Argued Nov. 27, 1995. Decided Jan. 8, 1996


Aileen A. Armstong, Deputy Assoc. Gen. Counsel, Frederick C. Havard (briefed), Christopher Young (argued and briefed), N.L.R.B., Washington, DC, for Petitioner.

Robert Joseph Brown (argued and briefed), Todd D. Penney, Thompson, Hine & Flory, Dayton, OH, for Respondent.

Before: MARTIN and JONES, Circuit Judges; COHN, District Judge.* 

MARTIN, J., delivered the opinion of the court, in which JONES, J., joined. COHN, D.J. (p. 81), delivered a separate dissenting opinion.

BOYCE F. MARTIN, Jr., Circuit Judge.


The National Labor Relations Board petitions this Court to enforce the Board's cease and desist order against Mead Corporation. Mead Corp., 314 N.L.R.B. 732 (1994). The Board found that Mead had committed an unfair labor practice in violation of Section 8(a) (1) of the National Labor Relations Act, 29 U.S.C. § 158(a) (1) (1988), by prohibiting employees from wearing certain buttons, t-shirts, and other clothing which protested the terms and conditions of their employment. As a predicate to finding that Mead violated Section 8(a) (1), the Board found that the buttons, t-shirts, and other articles of clothing were worn in exercise of the employees' rights under Section 7 of the Act, 29 U.S.C. § 157 (1988). Mead responds to this petition by arguing that the buttons, t-shirts and other material banned were not protected under Section 7 of the Act. Alternatively, Mead argues that, even if the banned materials were protected under the Act, special circumstances existing at the time it prohibited the employees from wearing the contested materials warranted infringement on its employees' exercise of their protected rights.

We believe the NLRB's conclusion that Mead violated Section 8(a) (1) of the Act to be supported by substantial evidence in the record as a whole.

Mead Corporation operates a paper mill in Escanaba, Michigan that manufactures and distributes news print paper. Mead employs approximately 1500 employees at the Escanaba mill, about 1050 of whom are unionized. The mill produces one-half billion tons of paper annually.

*PROBLEMS TO SOLVE:*
(a) Translate this sentence from the court opinion into Spanish: "Mead employs approximately 1500 employees at the Escanaba mill, about 1050 of whom are unionized."
(b) Answer these questions from the court opinion, marking each answer like its question:
(i) Who argued and briefed for the Respondent?
(ii) In what city and state is Mead's paper mill located?
(iii) Which judge delivered a separate dissenting opinion?
(c) From the court opinion, reproduce the stretch from "Aileen A. Armstong, Deputy" through "DC, for Petitioner.".

*STORED DATA:*
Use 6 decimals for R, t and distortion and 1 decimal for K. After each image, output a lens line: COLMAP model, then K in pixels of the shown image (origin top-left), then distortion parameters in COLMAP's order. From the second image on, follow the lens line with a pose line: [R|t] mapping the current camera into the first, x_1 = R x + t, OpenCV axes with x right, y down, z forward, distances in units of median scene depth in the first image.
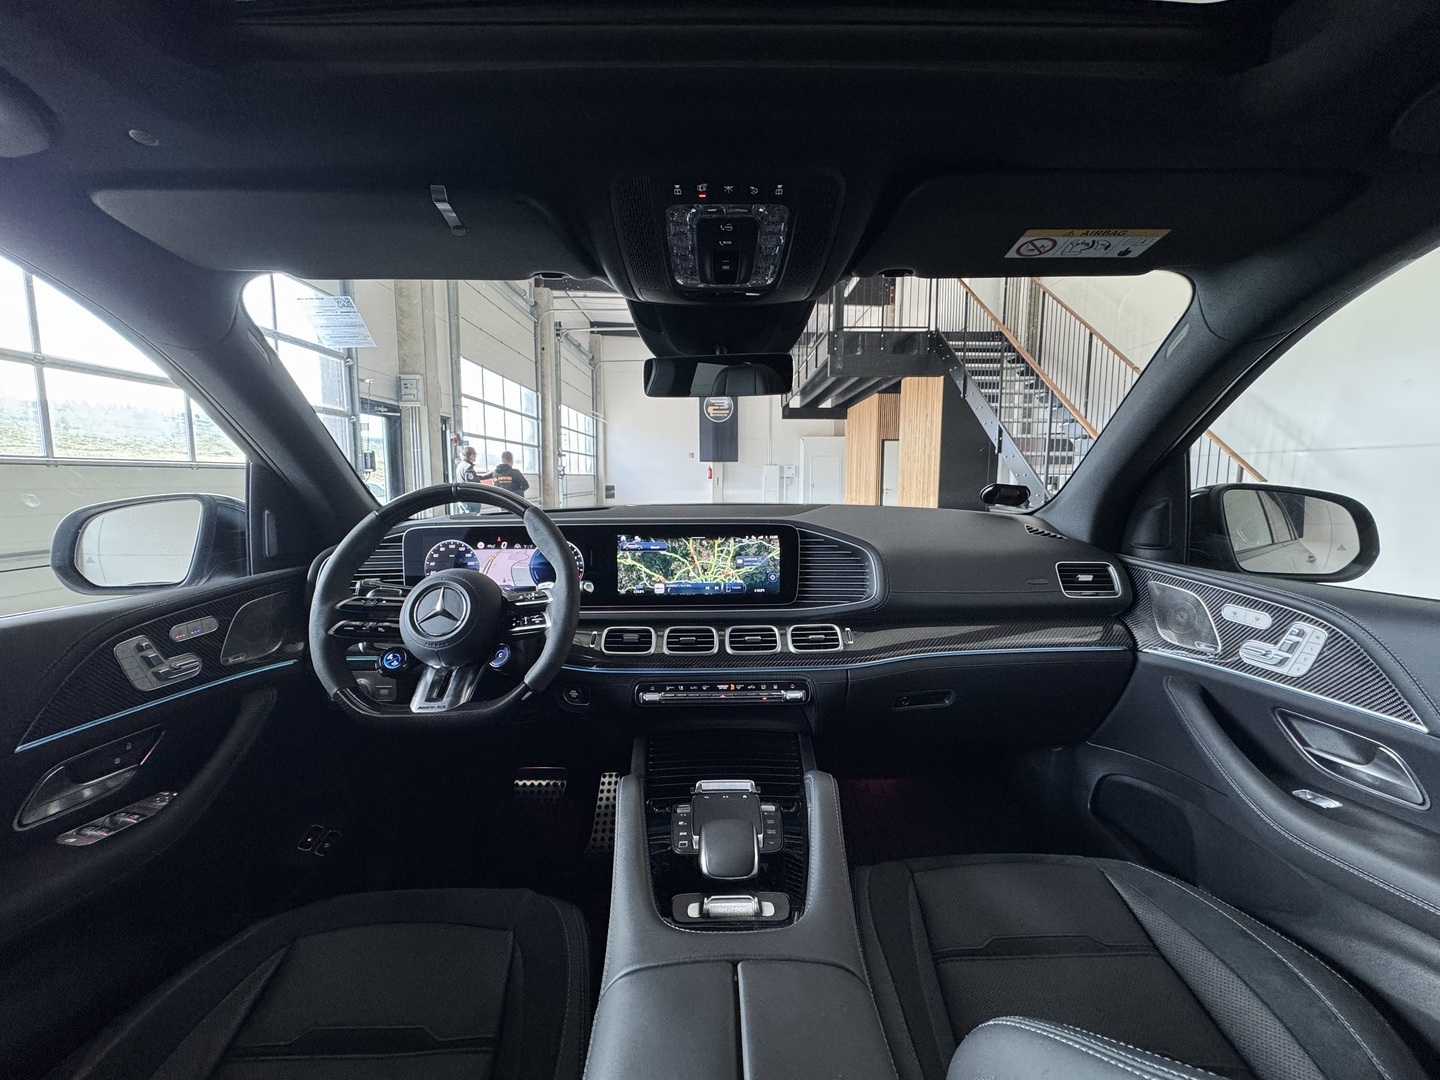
lens RADIAL K [[581.8, 0, 720.0], [0, 581.8, 540.0], [0, 0, 1]] dist [0.000346, 0.000386]
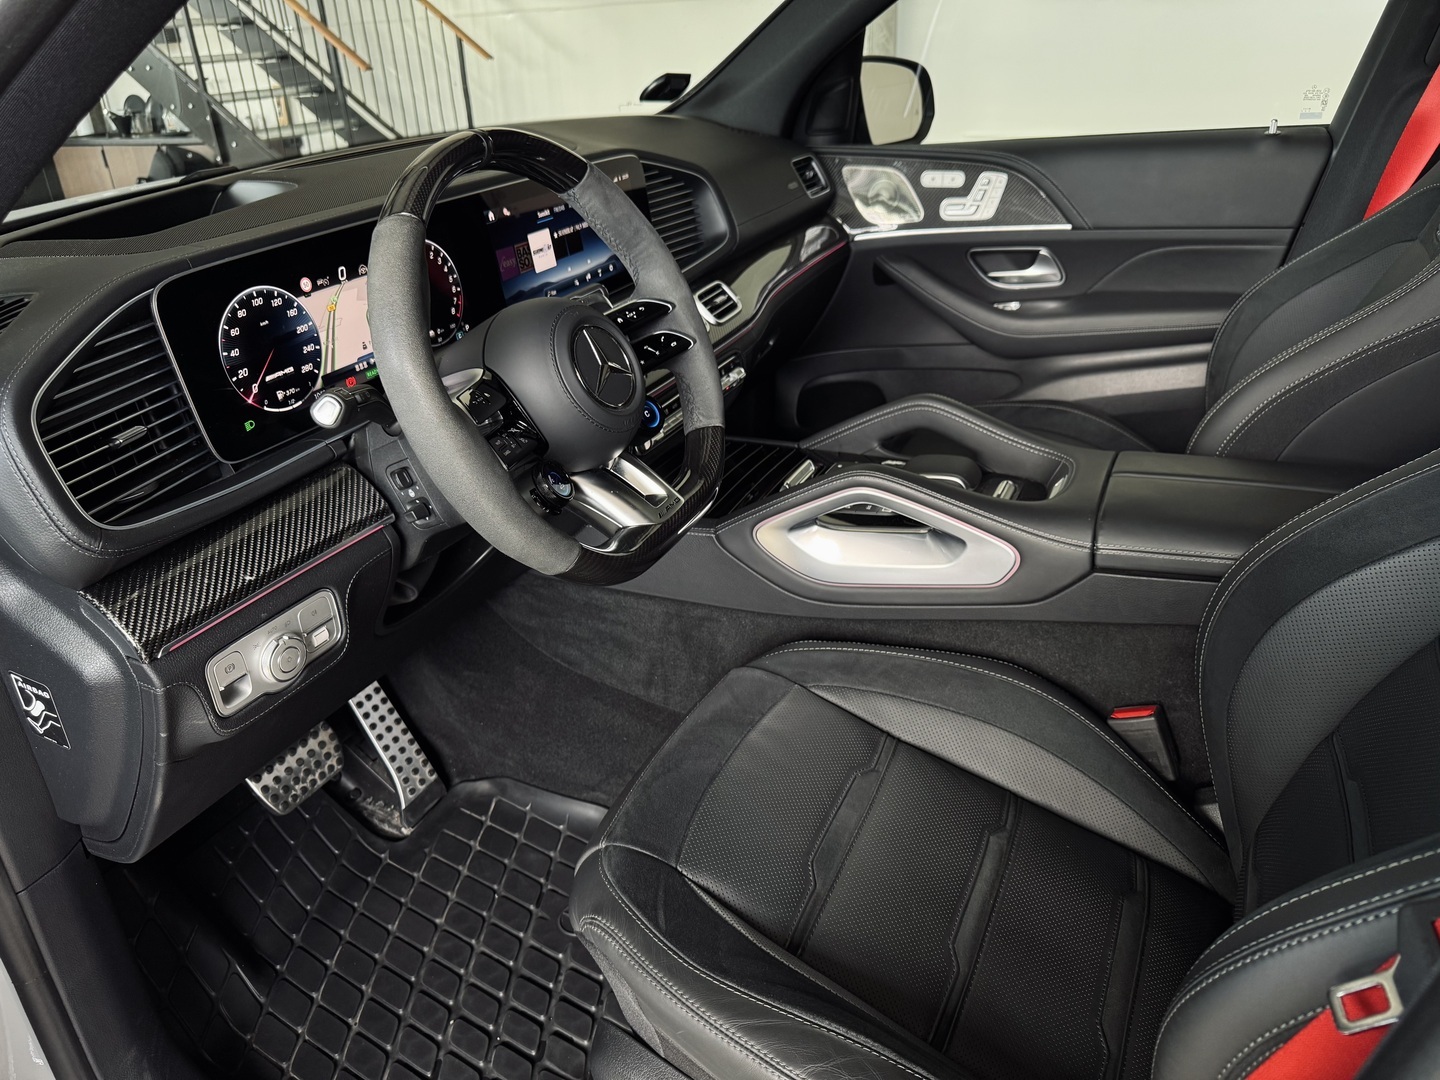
lens RADIAL K [[1029.3, 0, 721.5], [0, 1029.3, 545.8], [0, 0, 1]] dist [0.068378, -0.141675]
pose [[0.438283, -0.423952, 0.792574, -1.124699], [0.151339, 0.903994, 0.399863, -0.092607], [-0.886005, -0.055306, 0.460366, 0.354883]]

*YOUR WRITTEN ANSWERS:*
(a) Mead emplea a aproximadamente 1500 empleados en la fábrica de Escanaba, de los cuales unos 1050 están sindicalizados.

(b)
(i) Robert Joseph Brown
(ii) Escanaba, Michigan
(iii) Cohn, District Judge

(c)
Aileen A. Armstong, Deputy Assoc. Gen. Counsel, Frederick C. Havard (briefed), Christopher Young (argued and briefed), N.L.R.B., Washington, DC, for Petitioner.